[ExI] self driving cars

Kelly Anderson kellycoinguy at gmail.com
Sat May 19 08:37:47 UTC 2012


On Fri, May 18, 2012 at 1:45 PM, spike <spike66 at att.net> wrote:
>
>>... On Behalf Of Kelly Anderson
> ...
>>
>>>... each occupant's time was more valuable than the fuel ...
>
> It is now, ja.  May not be in the future.  I can imagine proles' time
> becoming very plentiful and cheap in comparison to energy costs.

Possible, but improbable in my book. I believe that solar photovoltaic
panels are going to make energy quite inexpensive (unless the
conspiracy theorists are right).

>>...True. And in some cases, you'll want to ride alone...
>
> I think in most cases you would want to ride alone.  Read on.

Probably, but meeting people is often a nice thing to be able to do. I
enjoy riding on airplanes ONLY for this reason. The rest of flying I
could do without.

>>> I guess you meant drawing as-needed from a 'pool' of cars.
>
>>...I meant that too, but separately...
>
> Ja and that was good thinking.  You can have pool cars, call-up, on-demand,
> with seats like what you see on a speedboat:  vinyl ov closed-cell foam, so
> the interiors of the cars can be hosed down (by robot) for cleaning.   You
> know some drunken prole is going to barf in there, and she is going to be
> copulating with her sweetheart.  We need to be able to wash the insides of
> these cars regularly, probably daily.

Yes, definitely. Like hotel rooms. Perhaps between each use... LOL.

>>>... Mass transit is an equally poor name:  Are we hauling the masses as
> figurative terminology for what spike calls proles...
>
> I didn't make up the name, credit the brilliant George Orwell.

He was smart.

>>...I assume you are familiar with the coffee house argument for why England
> became an industrial superpower...
>
> Don't know it.  Why?

Some economists have postulated that the coffee houses that became
popular around the beginning of the industrial revolution actually
increased the productivity of the English in two important ways.
First, it gave them something aside from hard liquor to safely drink,
and second that it provided a place for people to meet strangers and
exchange ideas. Kind of an Internet of the day... a communication hub
with serendipity. We hardly get any chance for serendipitous
communications these days, with airplane travel being the one
exception.

## Work request A
In the mailing-list post on self-driving cars, repeat the passage from "On Fri, May" to "theorists are right)." word for word.

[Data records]
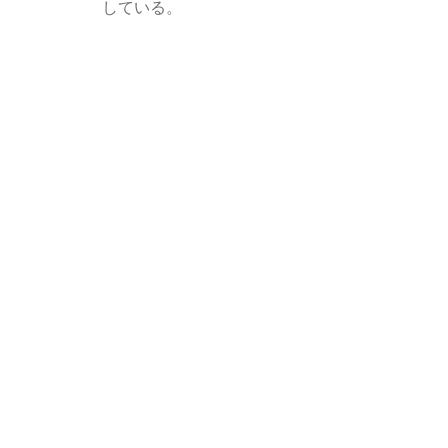
している。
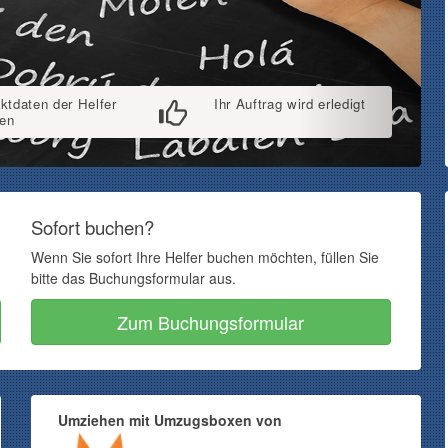
ktdaten der Helfer
Ihr Auftrag wird erledigt
ten
Sofort buchen?
Wenn Sie sofort Ihre Helfer buchen möchten, füllen Sie
bitte das Buchungsformular aus.
Zum Buchungsformular
Umziehen mit Umzugsboxen von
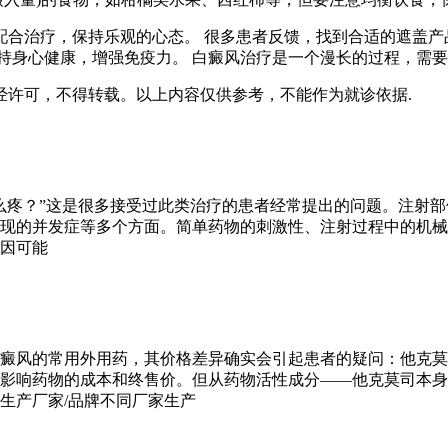
配合治疗，保持乐观的心态。 很多患者反馈，找到合适的遮盖产
持身心健康，增强免疫力。 白癜风治疗是一个漫长的过程，需要
经许可，不得转载。以上内容仅供参考，不能作为就诊依据.
么疼？”这是很多接受过此类治疗的患者经常提出的问题。注射
现的并发症等多个方面。简单药物的刺激性、注射过程中的机械
因可能
癜风的常用外用药，其价格差异确实会引起患者的疑问：他克莫
影响药物的成本和终售价。但从药物活性成分——他克莫司本身
生产厂家/品牌不同厂家生产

## Work request B
Reproduce every line of the rows under Data records without any change, but leave out the picture lines.

## Result A
On Fri, May 18, 2012 at 1:45 PM, spike <spike66 at att.net> wrote:
>
>>... On Behalf Of Kelly Anderson
> ...
>>
>>>... each occupant's time was more valuable than the fuel ...
>
> It is now, ja.  May not be in the future.  I can imagine proles' time
> becoming very plentiful and cheap in comparison to energy costs.

Possible, but improbable in my book. I believe that solar photovoltaic
panels are going to make energy quite inexpensive (unless the
conspiracy theorists are right).

## Result B
している。
ktdaten der Helfer
Ihr Auftrag wird erledigt
ten
Sofort buchen?
Wenn Sie sofort Ihre Helfer buchen möchten, füllen Sie
bitte das Buchungsformular aus.
Zum Buchungsformular
Umziehen mit Umzugsboxen von
配合治疗，保持乐观的心态。 很多患者反馈，找到合适的遮盖产
持身心健康，增强免疫力。 白癜风治疗是一个漫长的过程，需要
经许可，不得转载。以上内容仅供参考，不能作为就诊依据.
么疼？”这是很多接受过此类治疗的患者经常提出的问题。注射
现的并发症等多个方面。简单药物的刺激性、注射过程中的机械
因可能
癜风的常用外用药，其价格差异确实会引起患者的疑问：他克莫
影响药物的成本和终售价。但从药物活性成分——他克莫司本身
生产厂家/品牌不同厂家生产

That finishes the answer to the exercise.